Akhirnya masalah yang menjadi keraguan dan kebingunganku terpecahkan juga. Tak menyangka ibu adalah obat pelipur hati yang ampuh saat masalah demi masalah tak bisa dipecahkan oleh anaknya ini. Mama itu dari dulu memang adalah wanita hebat, pintar, dan selalu santai bila menghadapi masalah.
Kini kerjaanku kembali ke kamar lagi, untuk mencoba bertanya pada Yona atas rencana yang diusulkan mama tadi.
Tut ... tut, gawai kini telah sibuk mencoba menghubungi Yona atas saran yang diberikan.
[Hallo sayang, tumben-tumbenya kamu kok nelpon duluan ke aku?]
[Ada yang ingin aku bicarakan sama kamu, jadi ya terpaksa aku duluan yang menelpon]
[Ooh, memang ada apa?]
[Ini masalah tentang kita, yang kamu minta segera menikah itu. Aku tadi bicarakan ini semua pada mama dan beliau kelihatan setuju-setuju saja, tapi beliau menyarankan agar kita tidak buru-buru menikah dulu, yang boleh dikatakan lebih tepatnya kita mengikat janji dengan tunangan dulu saja, gimana?]

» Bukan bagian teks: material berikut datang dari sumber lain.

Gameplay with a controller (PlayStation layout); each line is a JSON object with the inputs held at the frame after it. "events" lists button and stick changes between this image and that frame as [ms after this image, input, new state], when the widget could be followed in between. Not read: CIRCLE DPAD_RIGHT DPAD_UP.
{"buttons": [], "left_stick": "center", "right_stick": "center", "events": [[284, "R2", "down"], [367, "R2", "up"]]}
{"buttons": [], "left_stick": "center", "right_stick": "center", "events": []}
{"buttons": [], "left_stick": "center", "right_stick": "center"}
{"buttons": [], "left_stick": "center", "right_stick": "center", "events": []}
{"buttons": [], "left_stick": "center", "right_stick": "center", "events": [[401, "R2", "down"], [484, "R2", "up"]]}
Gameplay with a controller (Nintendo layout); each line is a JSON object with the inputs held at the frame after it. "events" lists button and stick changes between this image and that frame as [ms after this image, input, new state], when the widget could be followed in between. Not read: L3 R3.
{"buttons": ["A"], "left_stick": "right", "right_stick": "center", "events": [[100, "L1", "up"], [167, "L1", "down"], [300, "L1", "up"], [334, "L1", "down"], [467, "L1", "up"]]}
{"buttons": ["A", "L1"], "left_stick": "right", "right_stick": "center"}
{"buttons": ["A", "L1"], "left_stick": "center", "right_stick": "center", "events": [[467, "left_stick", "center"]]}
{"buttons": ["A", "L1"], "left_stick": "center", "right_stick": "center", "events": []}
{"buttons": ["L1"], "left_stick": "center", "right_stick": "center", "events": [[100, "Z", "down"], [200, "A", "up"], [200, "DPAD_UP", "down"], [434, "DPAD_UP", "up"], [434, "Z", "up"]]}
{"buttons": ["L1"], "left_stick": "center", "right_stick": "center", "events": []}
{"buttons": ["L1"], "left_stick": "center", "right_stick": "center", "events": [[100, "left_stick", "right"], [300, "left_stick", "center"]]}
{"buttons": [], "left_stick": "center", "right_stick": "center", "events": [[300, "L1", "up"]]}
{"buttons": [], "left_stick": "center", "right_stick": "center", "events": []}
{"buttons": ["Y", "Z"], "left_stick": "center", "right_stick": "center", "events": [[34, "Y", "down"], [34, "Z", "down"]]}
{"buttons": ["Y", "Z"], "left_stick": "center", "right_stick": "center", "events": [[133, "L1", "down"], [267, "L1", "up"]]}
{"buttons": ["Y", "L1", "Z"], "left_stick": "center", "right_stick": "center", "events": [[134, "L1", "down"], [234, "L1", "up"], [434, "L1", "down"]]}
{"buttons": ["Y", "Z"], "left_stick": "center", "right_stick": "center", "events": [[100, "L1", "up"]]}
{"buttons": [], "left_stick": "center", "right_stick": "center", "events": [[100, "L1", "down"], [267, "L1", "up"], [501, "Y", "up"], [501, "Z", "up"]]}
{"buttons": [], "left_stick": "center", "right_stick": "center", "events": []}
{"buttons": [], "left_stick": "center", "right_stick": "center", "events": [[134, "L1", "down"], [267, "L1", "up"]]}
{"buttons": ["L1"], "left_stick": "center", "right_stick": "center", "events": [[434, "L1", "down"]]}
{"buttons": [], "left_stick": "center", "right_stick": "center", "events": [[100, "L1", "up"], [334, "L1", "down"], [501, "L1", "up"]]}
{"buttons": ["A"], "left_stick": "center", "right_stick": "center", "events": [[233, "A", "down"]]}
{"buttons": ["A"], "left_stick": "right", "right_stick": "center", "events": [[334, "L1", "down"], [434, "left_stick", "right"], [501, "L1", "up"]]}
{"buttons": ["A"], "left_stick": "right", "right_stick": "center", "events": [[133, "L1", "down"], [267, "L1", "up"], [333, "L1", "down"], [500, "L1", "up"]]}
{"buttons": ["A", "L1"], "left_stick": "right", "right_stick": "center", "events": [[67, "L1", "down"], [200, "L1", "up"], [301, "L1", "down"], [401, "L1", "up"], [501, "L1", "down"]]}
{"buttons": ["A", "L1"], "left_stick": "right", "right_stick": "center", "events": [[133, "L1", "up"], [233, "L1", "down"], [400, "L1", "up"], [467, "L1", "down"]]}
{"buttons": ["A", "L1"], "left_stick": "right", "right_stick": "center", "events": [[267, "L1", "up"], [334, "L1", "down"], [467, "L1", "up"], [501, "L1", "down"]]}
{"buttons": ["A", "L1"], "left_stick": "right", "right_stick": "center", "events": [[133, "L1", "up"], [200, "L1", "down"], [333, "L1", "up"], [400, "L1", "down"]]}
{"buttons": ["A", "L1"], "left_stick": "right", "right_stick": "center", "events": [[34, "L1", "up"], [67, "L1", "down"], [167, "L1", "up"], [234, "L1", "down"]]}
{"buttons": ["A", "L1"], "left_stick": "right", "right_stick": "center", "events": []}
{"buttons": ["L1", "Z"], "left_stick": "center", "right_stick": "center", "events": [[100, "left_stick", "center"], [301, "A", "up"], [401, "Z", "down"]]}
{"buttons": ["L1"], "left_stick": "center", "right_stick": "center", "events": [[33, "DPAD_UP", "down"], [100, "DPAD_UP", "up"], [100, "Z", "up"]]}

[Gimana ya, Adrian? Aku kepengennya kita menikah secepatnya, sebab takut-takut kalau kelamaan perut aku akan kian membesar. Tapi kalau ini demi kebaikan kita berdua ya apa boleh buat, yaitu dengan cara malu hamil duluan tapi belum menikah]
[Kamu jangan ngomong gitu, Yona. Kalaupun itu benar-benar terjadi, maka aku akan secepatnya menikahi kamu walau orangtua nanti akan melarangnya, tapi dengan syarat kita jalani dulu lamaran ini, oke?]
[Okelah, tak masalah. Yang penting kamu mau bertanggung jawab atas semuanya. Tapi beneran janji ya, kalau nanti perutku kelihatan membesar kamu beneran akan menikahiku?]
[Iya, Yona. Aku pasti akan menepati janji itu]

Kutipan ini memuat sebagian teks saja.